(Document layout detection data)

==============================

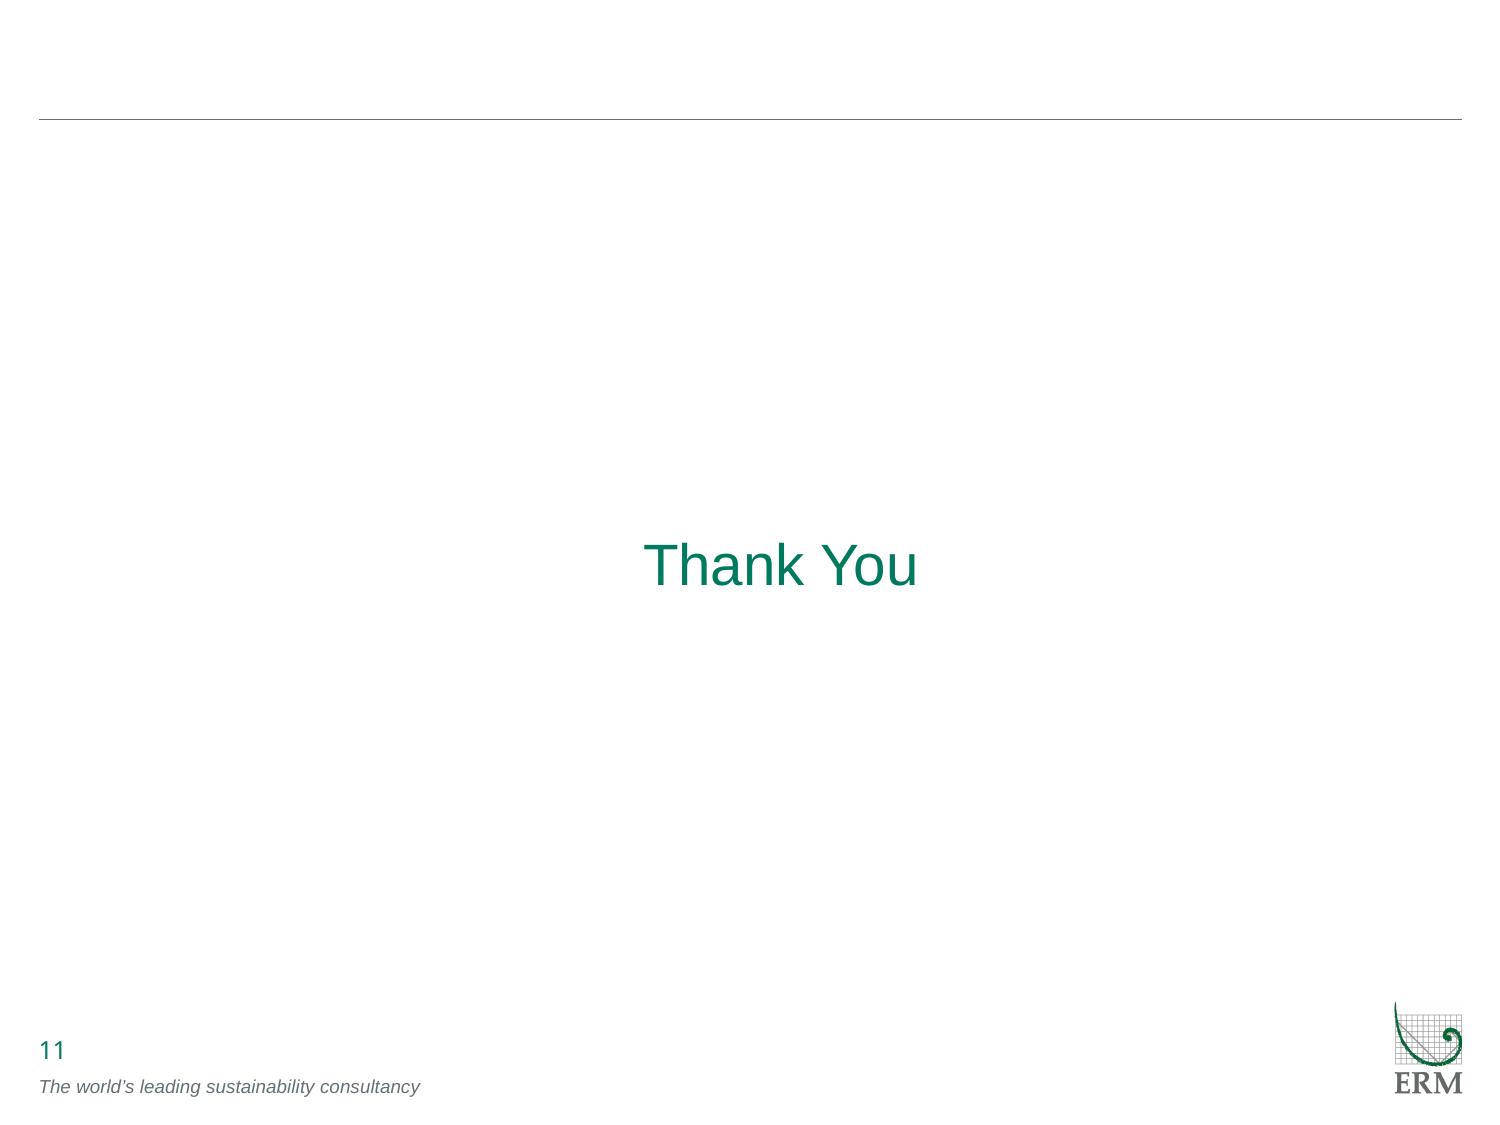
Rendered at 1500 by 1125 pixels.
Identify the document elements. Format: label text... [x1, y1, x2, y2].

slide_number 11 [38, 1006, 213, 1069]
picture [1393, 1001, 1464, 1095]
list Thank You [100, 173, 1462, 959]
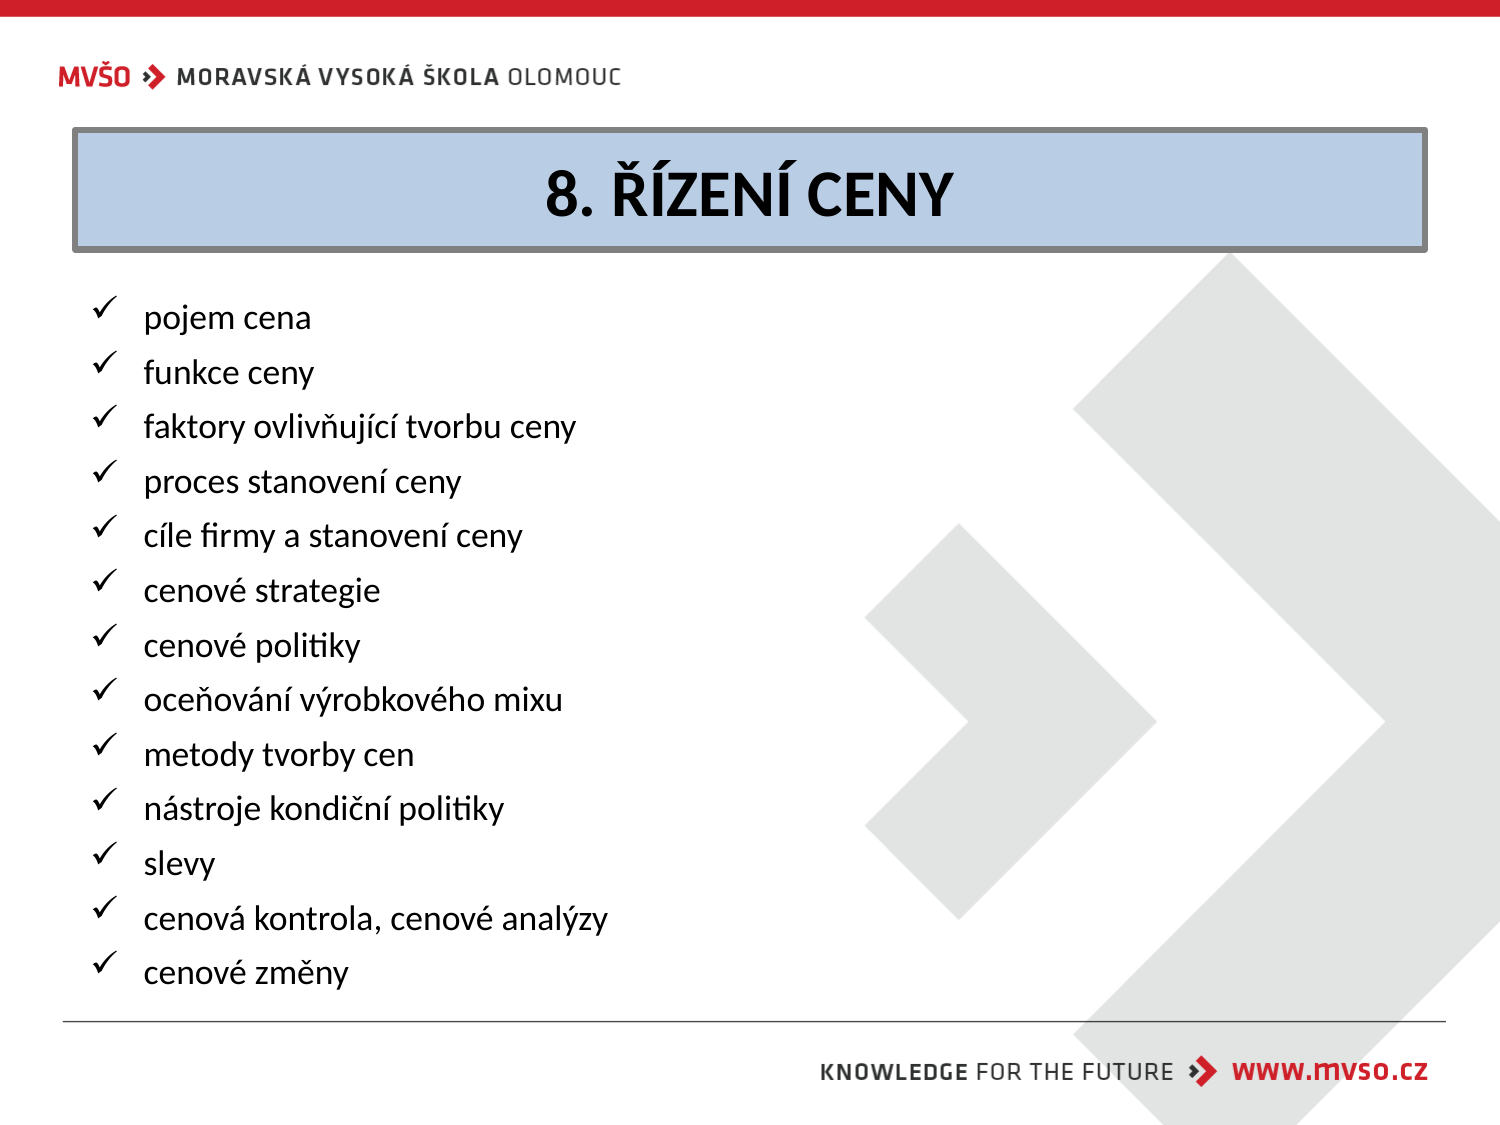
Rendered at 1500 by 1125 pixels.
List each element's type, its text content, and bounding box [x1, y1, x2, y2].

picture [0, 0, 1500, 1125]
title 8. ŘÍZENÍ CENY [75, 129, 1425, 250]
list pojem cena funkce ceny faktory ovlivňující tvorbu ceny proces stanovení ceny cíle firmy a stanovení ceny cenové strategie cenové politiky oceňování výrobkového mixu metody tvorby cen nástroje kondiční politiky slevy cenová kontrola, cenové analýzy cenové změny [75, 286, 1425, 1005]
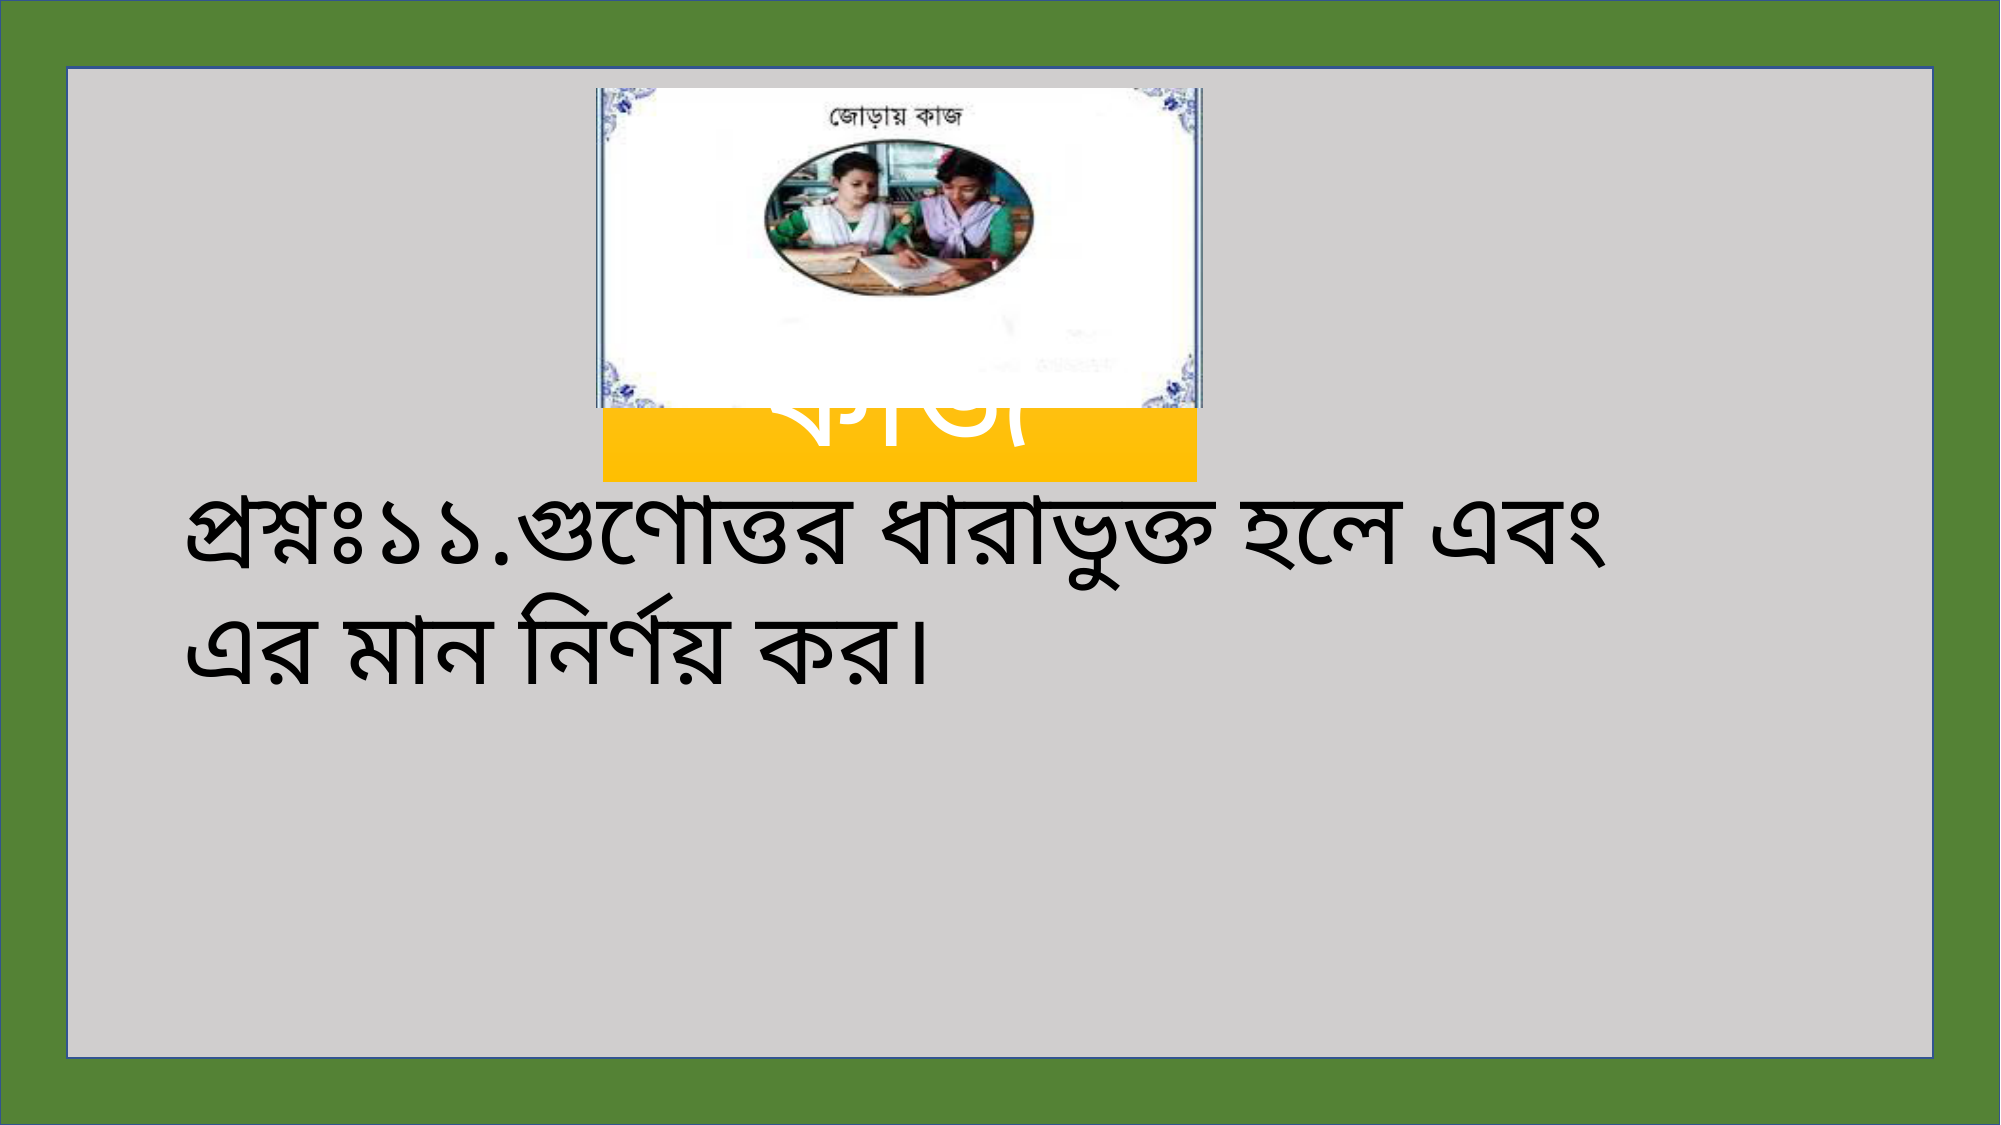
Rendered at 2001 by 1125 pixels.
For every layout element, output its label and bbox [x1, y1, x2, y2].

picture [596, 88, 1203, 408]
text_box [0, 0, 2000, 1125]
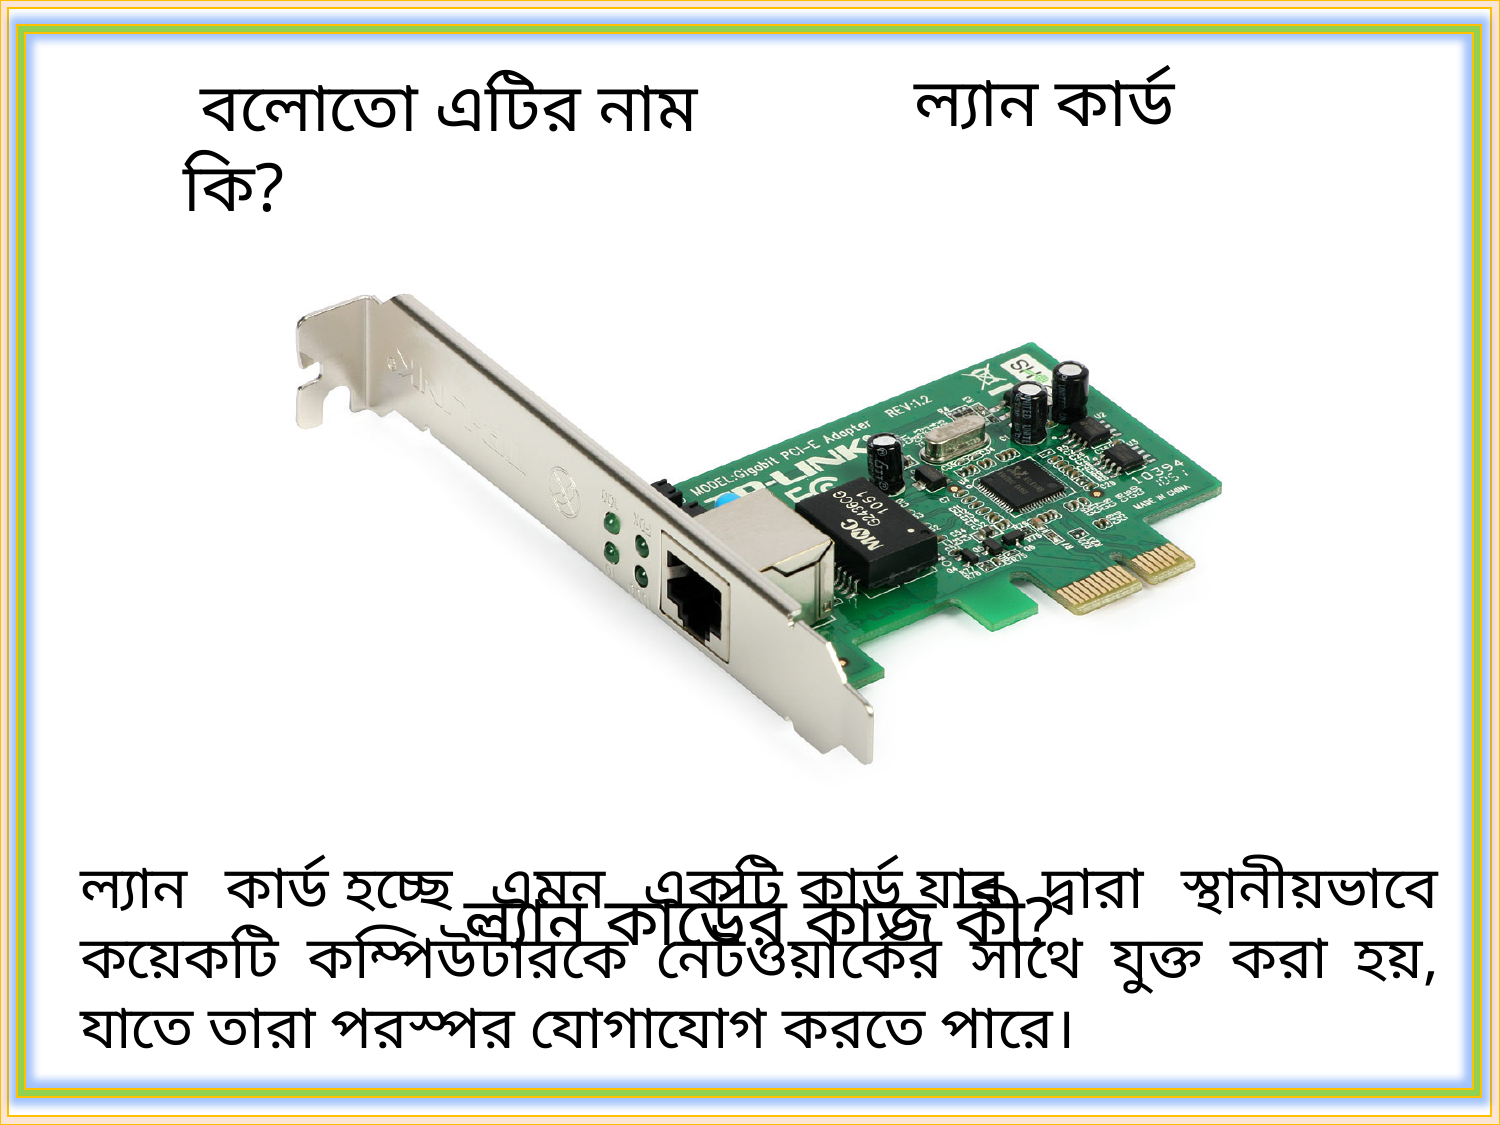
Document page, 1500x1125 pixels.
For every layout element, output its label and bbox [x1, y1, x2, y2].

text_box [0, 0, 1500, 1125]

==============================

In the data above, find each line where the string "pixels" appears, then copy it.

Rendered at 1500 by 1125 pixels.
Rendered at 1500 by 1125 pixels.
Rendered at 2001 by 1125 pixels.
Document page, 1500x1125 pixels.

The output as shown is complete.